3:00 PM F Anthropology for Writers.
James L. Cambias, Christopher M. Cevasco, Amanda Downum, Francesca Forrest, John H. Stevens (leader), Harold Torger Vedeler. In a 2011 blog post, Farah Mendlesohn wrote, "'Worldbuilding' as we understand it, has its roots in traditions that described the world in monolithic ways: folklore studies, anthropology, archeology, all began with an interest in describing discrete groups of people and for that they needed people to be discrete." This panel will discuss the historical and present-day merging and mingling of real-world cultures, and advise writers on building less monolithic and more plausible fictional ones.
(This seemed like a good idea during sign up, but I have no idea what I'm going to talk about and expect to embarrass myself completely.)Saturday July 14
2:00 PM G The City and the Strange.
Leah Bobet, Amanda Downum, Lila Garrott (leader), Stacy Hill, Ellen Kushner, Howard Waldrop. In The Death and Life of Great American Cities, Jane Jacobs writes, "By its nature, the metropolis provides what otherwise could be given only by traveling; namely, the strange." N.K. Jemisin's Inheritance trilogy demonstrates that epic-feeling fantasy can still take place entirely within the confines of a single city. Fictional metropolises such as Jeff Vandermeer's Ambergris, China Miéville's New Crobuzon, and Catherynne M. Valente's Palimpsest are entire worlds in themselves, and the fantasy cities of Lankmar and Ankh-Morkpork shine as centers of intrigue and adventure. In what other works, and other ways, can cities be stand-ins for the lengthy traveling quest of Tolkienesque fantasy?

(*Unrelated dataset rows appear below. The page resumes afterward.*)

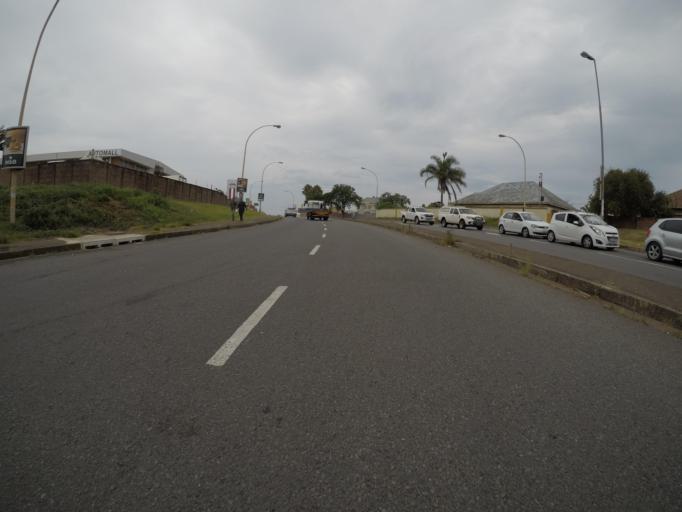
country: ZA
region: Eastern Cape
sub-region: Buffalo City Metropolitan Municipality
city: East London
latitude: -32.9843
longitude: 27.8976
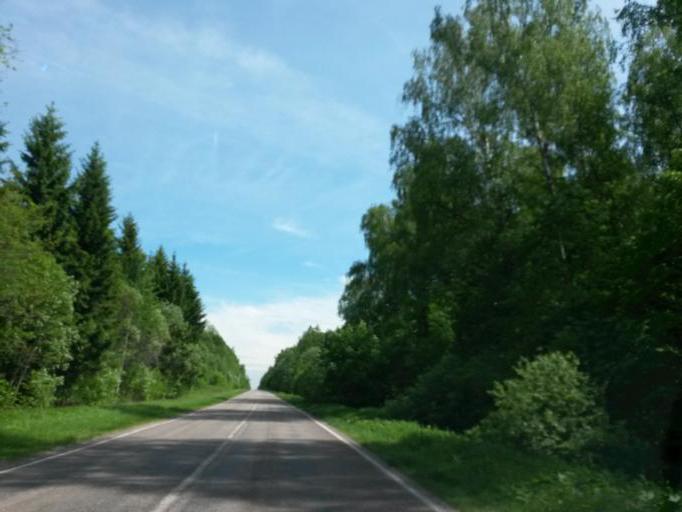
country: RU
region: Moskovskaya
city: Melikhovo
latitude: 55.2247
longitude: 37.6576
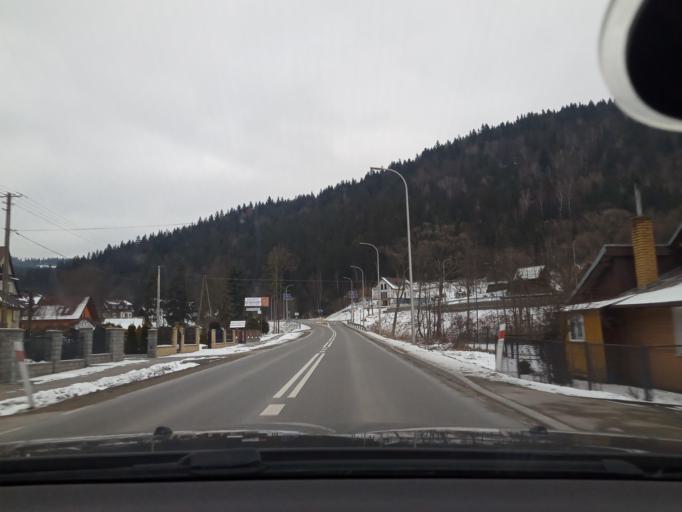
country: PL
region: Lesser Poland Voivodeship
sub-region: Powiat limanowski
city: Kamienica
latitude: 49.6096
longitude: 20.2947
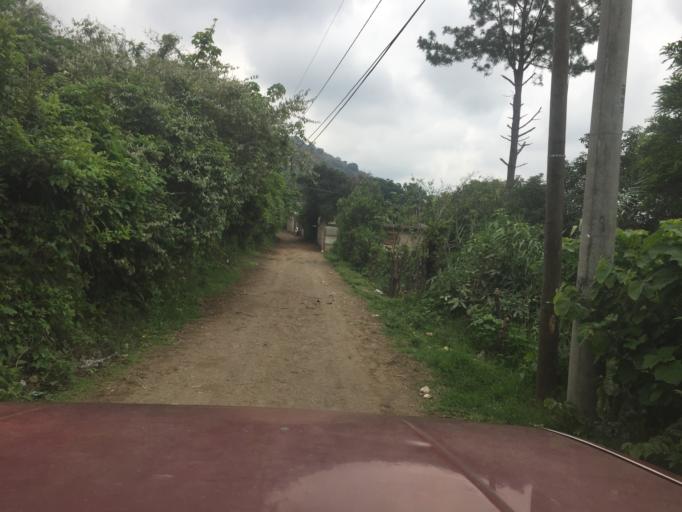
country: GT
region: Sacatepequez
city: Magdalena Milpas Altas
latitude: 14.5094
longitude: -90.6522
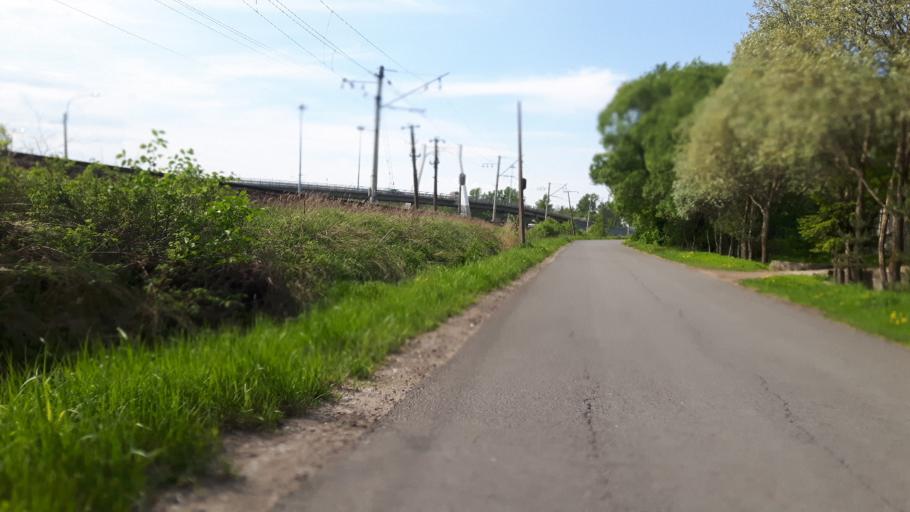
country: RU
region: Leningrad
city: Gorskaya
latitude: 60.0343
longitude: 29.9831
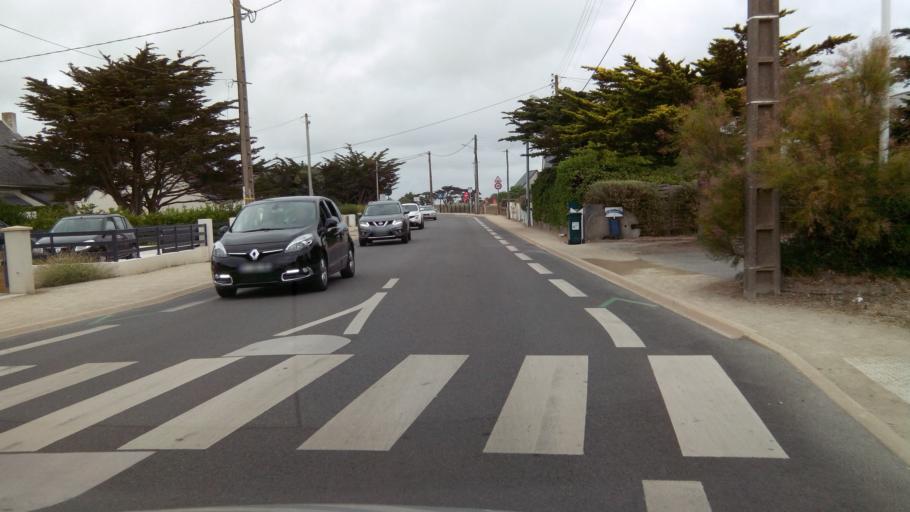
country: FR
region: Pays de la Loire
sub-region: Departement de la Loire-Atlantique
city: Batz-sur-Mer
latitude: 47.2772
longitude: -2.4925
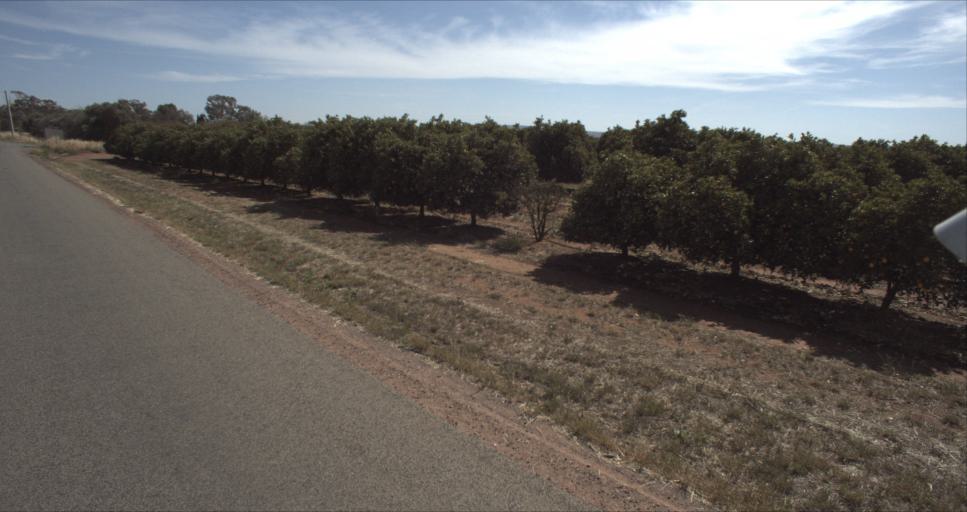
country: AU
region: New South Wales
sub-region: Leeton
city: Leeton
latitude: -34.5791
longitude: 146.4683
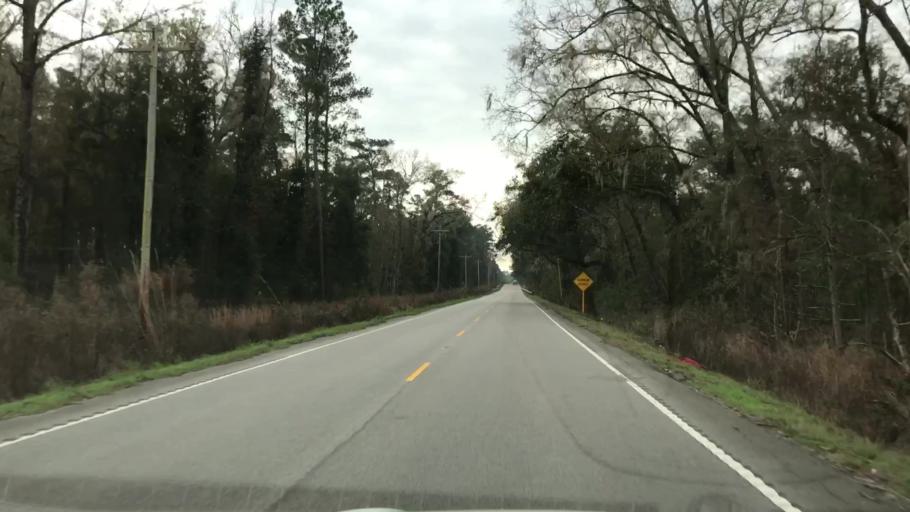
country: US
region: South Carolina
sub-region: Jasper County
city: Ridgeland
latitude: 32.5105
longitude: -80.8883
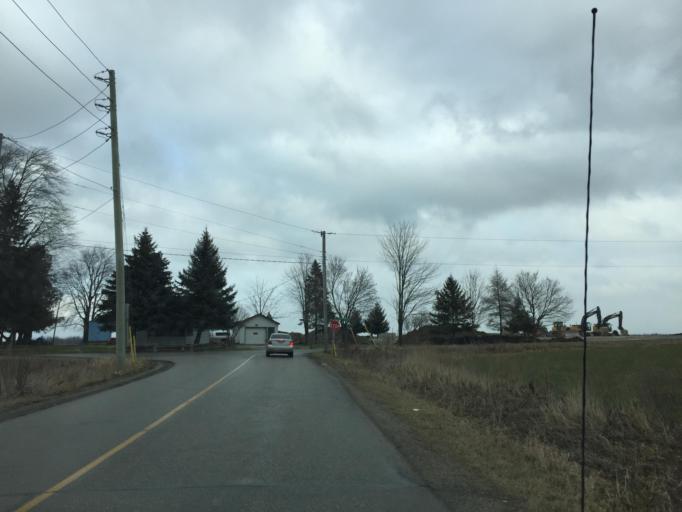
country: CA
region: Ontario
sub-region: Wellington County
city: Guelph
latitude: 43.5028
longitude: -80.3417
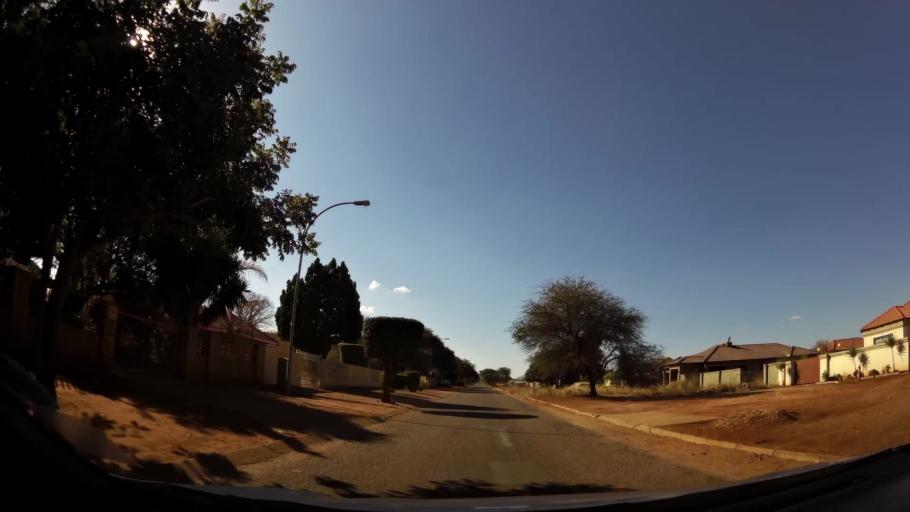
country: ZA
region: Limpopo
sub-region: Waterberg District Municipality
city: Mokopane
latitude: -24.2011
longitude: 28.9931
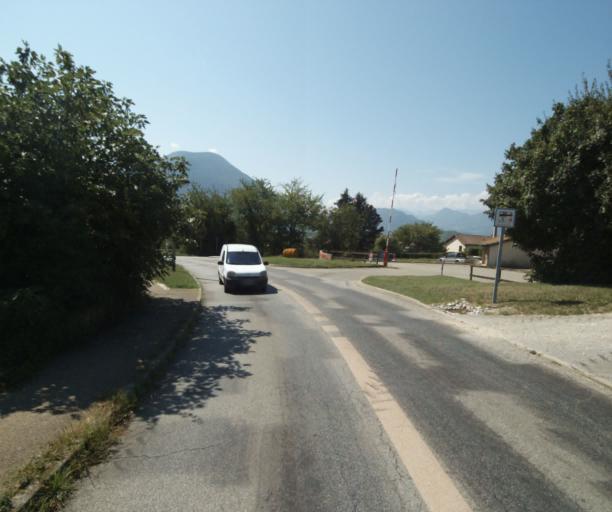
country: FR
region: Rhone-Alpes
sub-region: Departement de l'Isere
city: Champagnier
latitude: 45.1016
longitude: 5.7419
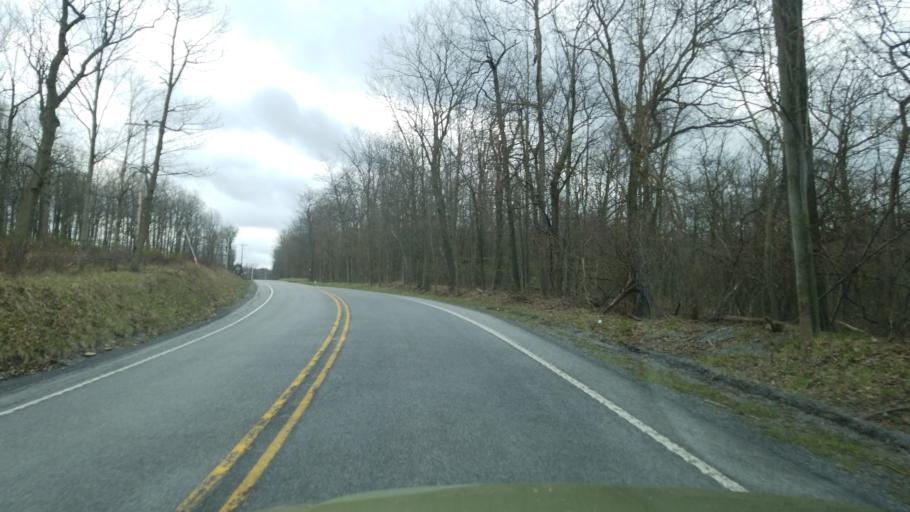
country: US
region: Pennsylvania
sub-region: Blair County
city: Tipton
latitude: 40.7334
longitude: -78.3773
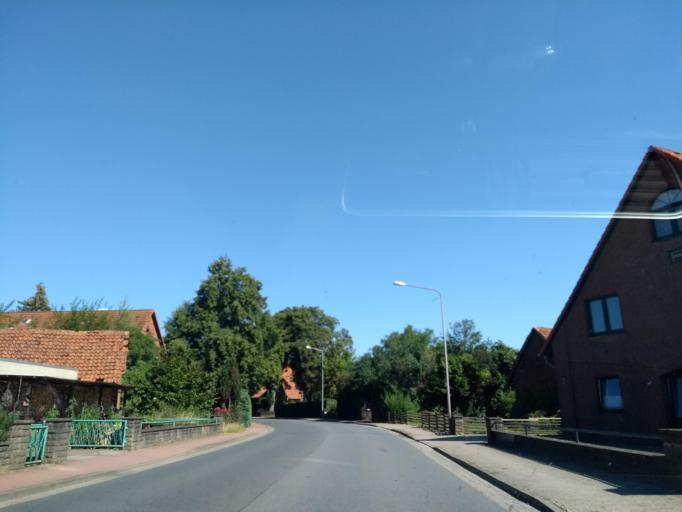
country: DE
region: Lower Saxony
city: Wunstorf
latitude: 52.4504
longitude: 9.4195
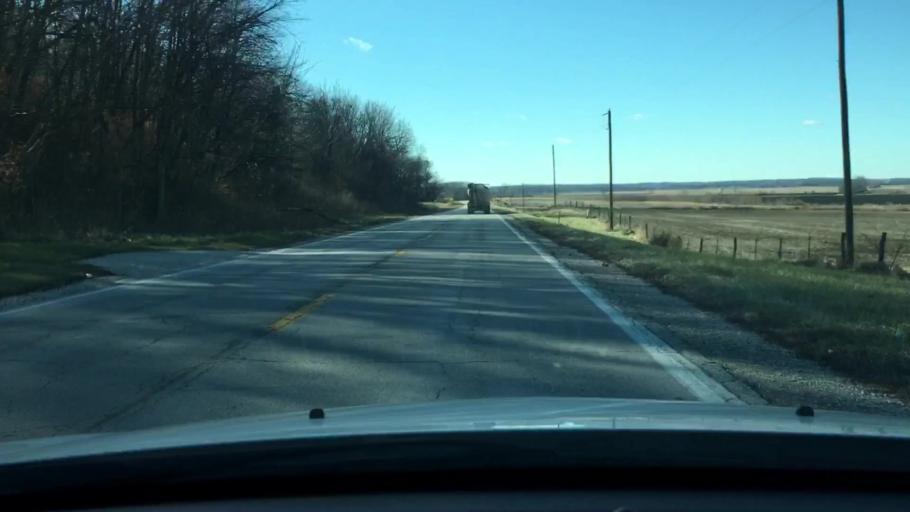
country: US
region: Illinois
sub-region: Morgan County
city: Meredosia
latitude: 39.7433
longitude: -90.5455
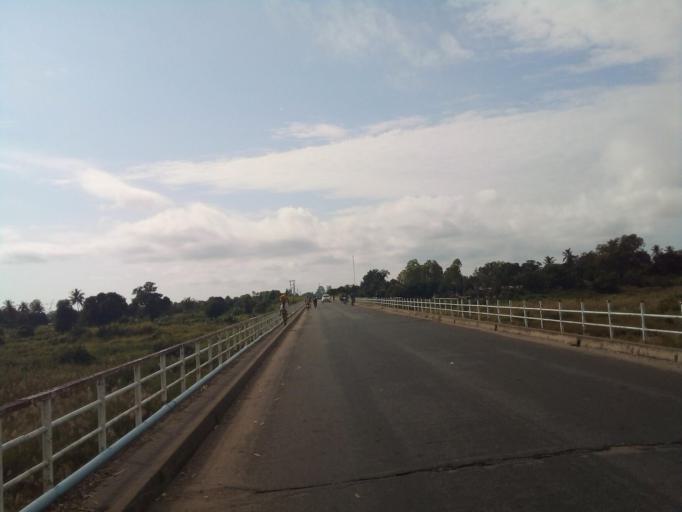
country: MZ
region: Zambezia
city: Quelimane
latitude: -17.5779
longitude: 36.6908
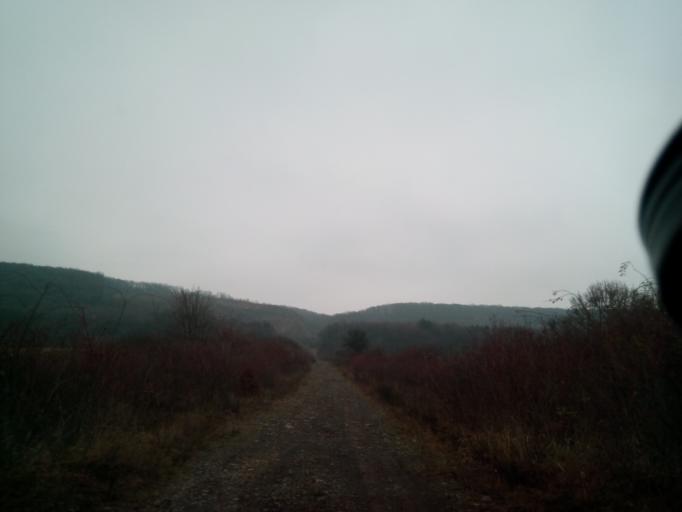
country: SK
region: Kosicky
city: Kosice
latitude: 48.6919
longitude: 21.4490
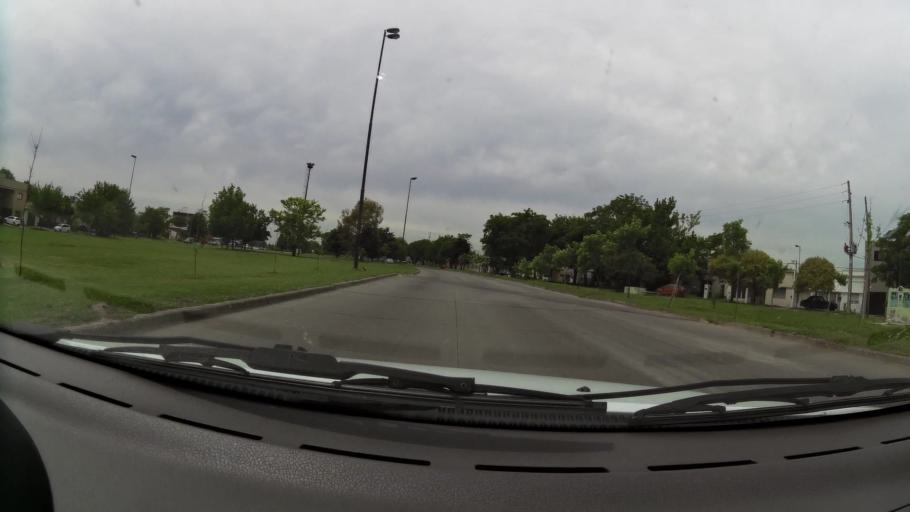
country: AR
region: Buenos Aires
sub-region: Partido de La Plata
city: La Plata
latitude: -34.9498
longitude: -57.9479
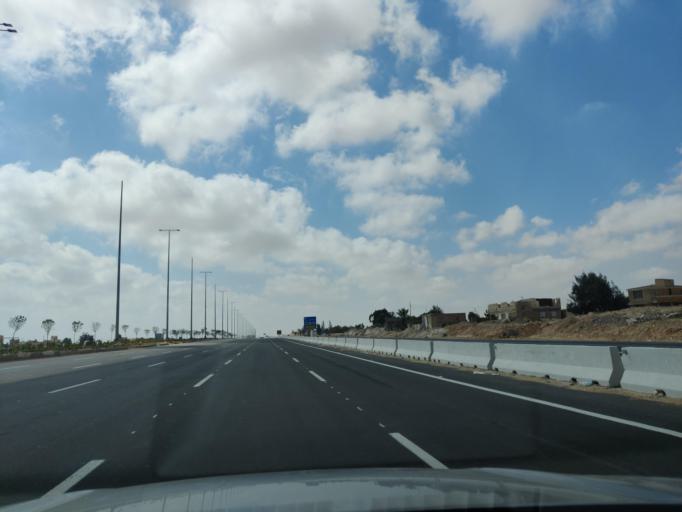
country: EG
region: Muhafazat Matruh
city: Al `Alamayn
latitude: 30.9332
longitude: 28.7895
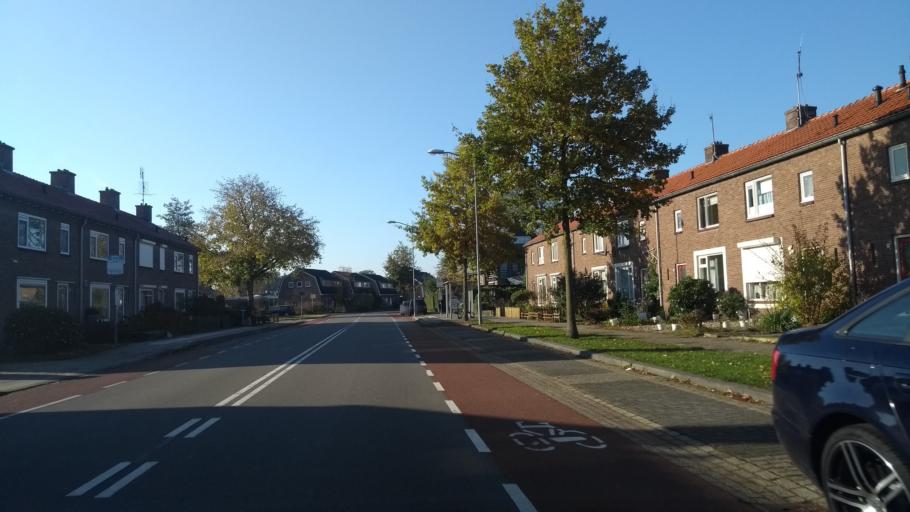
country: NL
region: Gelderland
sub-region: Gemeente Rheden
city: Rheden
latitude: 52.0026
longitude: 6.0328
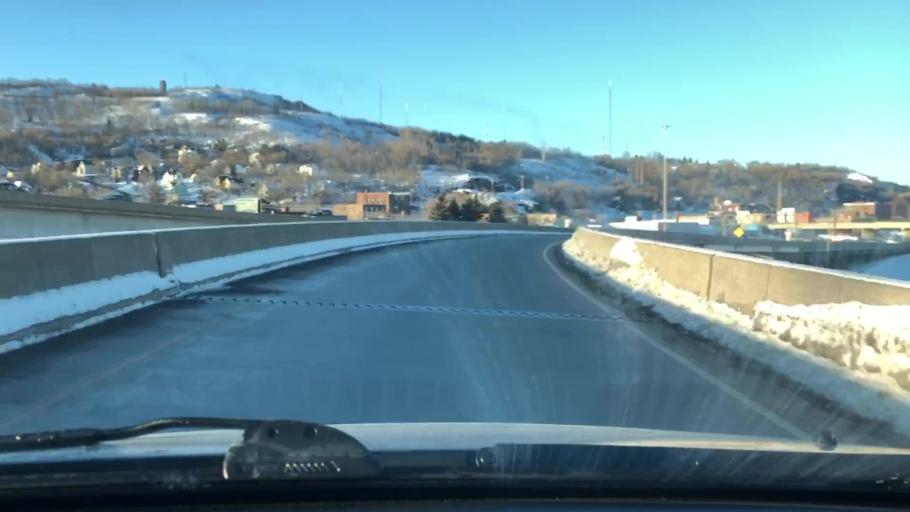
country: US
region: Minnesota
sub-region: Saint Louis County
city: Duluth
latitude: 46.7668
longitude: -92.1203
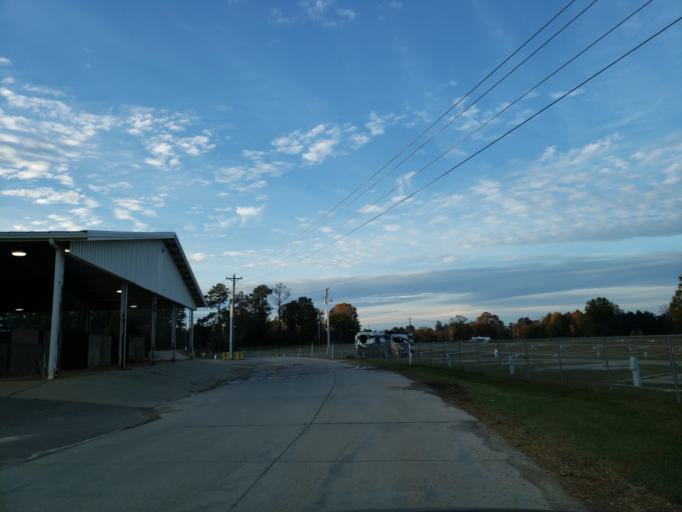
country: US
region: Mississippi
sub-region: Forrest County
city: Hattiesburg
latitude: 31.2584
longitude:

3:00 PM NH Group Reading: Ideomancer Speculative Fiction.
Mike Allen, Leah Bobet, C.S.E. Cooney, Amanda Downum, George Galuschak, Claire Humphrey, Nicole Kornher-Stace, Kenneth Schneyer, Sonya Taaffe. Authors and poets read work from Ideomancer Speculative Fiction, one of the longest-running speculative fiction webzines still publishing.
In other news, Brave
was adorable, and I strongly support the message that all family problems can be solved by turning someone into a bear. But I'm very disappointed that Robert Carlyle and Jonny Lee Miller weren't in it.